Видя, что логикой тут ничего не поделаешь, я прибег к классическому приему коменданта города, который не встретил победителя салютом по тысяче причин, из которых первая была то, что в городе не было пушек; согласно закону, дуэли разрешаются или на специальных дуэльных гладкоствольных пистолетах со спиленной мушкой или на холодном оружии; шашки казенного образца, быть может, и нашлись бы на пароходе, но фехтование у нас вообще не процветает, что же касается гладкоствольных пистолетов, то в Японии их можно найти, пожалуй, только в музеях, откуда их не дадут напрокат, на браунингах же дуэль недопустима. Кроме того, устроить дуэль на пароходе – немыслимо, на берегу же возможно только с ведома местных властей, разрешение которых весьма сомнительно: японцы, по всей вероятности, посоветуют оскорбленному, а то и обоим противникам покончить дело путем харакири. Против этого мои оппоненты не нашлись ничего возразить, и мы решили сделать попытку примирения. Приглашенный нами полковник Кусков явился в полном походном снаряжении с видом весьма решительным и проникнутый серьезностью момента. Он упорно стоял на своем и соглашался кончить дело миром лишь в том случае, если Тютчев принесет ему всенародно полное извинение. Тютчев, чувствуя себя как-никак виноватым, оказался много сговорчивее, но не соглашался на принесение извинения при всем честном народе. Наконец мне удалось выработать форму, которая, после долгих переговоров, была принята обеими сторонами. Тютчев, в каюте, где он помещался с Кусковым, в присутствии остальных обитателей ее, выразил Кускову сожаление, что своей шуткой вызвал раздражение Кускова; последний, в свою очередь, высказал сожаление, что погорячился. После этого они пожали друг другу руки и разошлись. Тютчев тут же переселился в другую каюту, и этим инцидент с дуэлью кончился.

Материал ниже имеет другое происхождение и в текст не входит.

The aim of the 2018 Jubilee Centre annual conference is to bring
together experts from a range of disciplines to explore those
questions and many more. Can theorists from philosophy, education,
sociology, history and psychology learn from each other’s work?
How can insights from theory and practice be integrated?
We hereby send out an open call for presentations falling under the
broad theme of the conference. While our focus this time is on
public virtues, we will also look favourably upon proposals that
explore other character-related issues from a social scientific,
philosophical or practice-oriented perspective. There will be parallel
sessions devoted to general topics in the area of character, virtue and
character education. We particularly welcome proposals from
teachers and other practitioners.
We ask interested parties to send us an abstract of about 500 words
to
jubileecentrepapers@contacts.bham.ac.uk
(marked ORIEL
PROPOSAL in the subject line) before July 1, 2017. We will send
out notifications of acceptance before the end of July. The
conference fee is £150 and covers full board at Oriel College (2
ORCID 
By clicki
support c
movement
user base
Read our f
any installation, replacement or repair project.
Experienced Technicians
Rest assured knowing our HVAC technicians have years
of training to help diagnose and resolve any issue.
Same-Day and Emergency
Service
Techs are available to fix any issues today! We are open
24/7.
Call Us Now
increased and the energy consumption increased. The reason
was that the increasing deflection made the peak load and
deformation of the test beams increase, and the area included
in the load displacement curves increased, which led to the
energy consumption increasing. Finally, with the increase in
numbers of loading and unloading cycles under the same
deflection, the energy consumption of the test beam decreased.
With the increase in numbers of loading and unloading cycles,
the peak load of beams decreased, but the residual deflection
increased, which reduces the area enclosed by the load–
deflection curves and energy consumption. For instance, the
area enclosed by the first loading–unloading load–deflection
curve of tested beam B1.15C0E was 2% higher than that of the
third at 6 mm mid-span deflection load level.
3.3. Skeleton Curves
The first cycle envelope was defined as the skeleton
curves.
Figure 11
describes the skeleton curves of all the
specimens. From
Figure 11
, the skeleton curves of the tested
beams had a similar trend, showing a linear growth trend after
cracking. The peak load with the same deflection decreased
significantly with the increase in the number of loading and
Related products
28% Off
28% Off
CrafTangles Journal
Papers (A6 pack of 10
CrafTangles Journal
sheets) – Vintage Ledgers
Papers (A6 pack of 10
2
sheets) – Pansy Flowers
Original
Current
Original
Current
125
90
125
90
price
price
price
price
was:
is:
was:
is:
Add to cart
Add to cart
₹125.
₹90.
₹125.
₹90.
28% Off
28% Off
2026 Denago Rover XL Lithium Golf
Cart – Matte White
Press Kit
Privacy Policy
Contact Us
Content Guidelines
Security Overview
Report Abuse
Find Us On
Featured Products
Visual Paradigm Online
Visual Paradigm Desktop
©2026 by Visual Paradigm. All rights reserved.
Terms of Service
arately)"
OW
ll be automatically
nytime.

Привел я этот, в сущности, мелкий факт исключительно с целью показать, насколько нервно было настроение на «Могилеве», когда даже такие солидные по возрасту и серьезные люди, как Буковский и Потехин, находили вполне естественным эту бессмысленную затею с дуэлью.
Положение во Владивостоке продолжало оставаться неопределенным: по одним сведениям, там нарастало революционное настроение, по другим – Розанов держался крепко и, по крайней мере, в ближайшем будущем ничего тревожного не предвиделось. Поэтому не было никаких оснований прекращать условленную с нашим послом постепенную эвакуацию «Могилева».
В начале марта отходил из Нагасаки во Владивосток пароход, который мог принять до сорока пассажиров; и приступили к сбору этой партии. Тут уже дело не обошлось без принуждения. Никого из семейных в эту партию еще не было назначено, достаточен еще был контингент одиноких и притом нежелательных по своему поведению. Эта деликатная операция сошла довольно благополучно; ворчали отправляемые, но открытого неповиновения не было, утешались они, по всей вероятности, той мыслью, что и до оставшихся дойдет очередь со следующим рейсом и от неизбежной эвакуации все равно спасения нет. Многие из них совсем пали духом, ехали во Владивосток как на верную смерть, да и у оставшихся настроение было не лучше. Помимо того, что над ними висел тот же Дамоклов меч, чувствовали они некоторый укор совести, что этой принудительной отправкой своих спутников они покупают себе некоторый срок еще безопасной жизни на «Могилеве». Но тут произошли одно за другим два события, которые резко изменили судьбу оставшихся еще на борту членов могилевского эшелона.
Во Владивостоке внезапно произошел переворот. Розанов поспешно покинул его, и удалось это сделать ему только благодаря тому, что там оказались японские военные суда, на который спасся он и лица из его ближайшего окружения. Город оказался во власти социал-революционеров, которые, как всегда и всюду, являлись предшественниками большевиков и притом на весьма короткий срок{257}
. Дальнейшие отправки во Владивосток, таким образом, сделались невозможными. К благополучию последней партии, весть о перевороте застала ее еще до посадки на пароход, и ее телеграммой вызвали из Нагасаки обратно в Моджи. Радостные вернулись они на «Могилев», и так же радостно, как пришельцы с того света, были встречены они своими товарищами, остававшимися на пароходе, которые вздохнули с облегчением после исчезновения этой угрозы – Владивостока.